Reproduce every line of text in the listing below word for word, and leave the picture out of your answer.

++++ Records

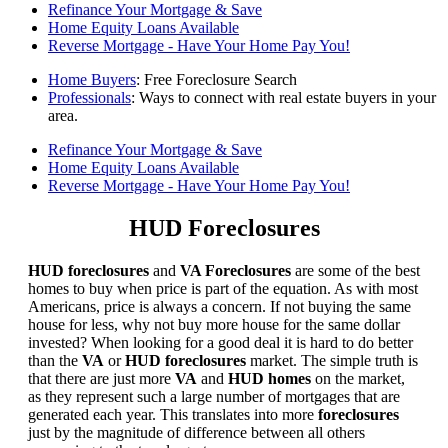
Refinance Your Mortgage & Save
Home Equity Loans Available
Reverse Mortgage - Have Your Home Pay You!
Home Buyers
: Free Foreclosure Search
Professionals
: Ways to connect with real estate buyers in your
area.
Refinance Your Mortgage & Save
Home Equity Loans Available
Reverse Mortgage - Have Your Home Pay You!
HUD Foreclosures
HUD foreclosures
and
VA Foreclosures
are some of the best
homes to buy when price is part of the equation. As with most
Americans, price is always a concern. If not buying the same
house for less, why not buy more house for the same dollar
invested? When looking for a good deal it is hard to do better
than the
VA
or
HUD foreclosures
market. The simple truth is
that there are just more
VA
and
HUD homes
on the market,
as they represent such a large number of mortgages that are
generated each year. This translates into more
foreclosures
just by the magnitude of difference between all others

++++++++

Written answer:
Refinance Your Mortgage & Save
Home Equity Loans Available
Reverse Mortgage - Have Your Home Pay You!
Home Buyers
: Free Foreclosure Search
Professionals
: Ways to connect with real estate buyers in your
area.
Refinance Your Mortgage & Save
Home Equity Loans Available
Reverse Mortgage - Have Your Home Pay You!
HUD Foreclosures
HUD foreclosures
and
VA Foreclosures
are some of the best
homes to buy when price is part of the equation. As with most
Americans, price is always a concern. If not buying the same
house for less, why not buy more house for the same dollar
invested? When looking for a good deal it is hard to do better
than the
VA
or
HUD foreclosures
market. The simple truth is
that there are just more
VA
and
HUD homes
on the market,
as they represent such a large number of mortgages that are
generated each year. This translates into more
foreclosures
just by the magnitude of difference between all others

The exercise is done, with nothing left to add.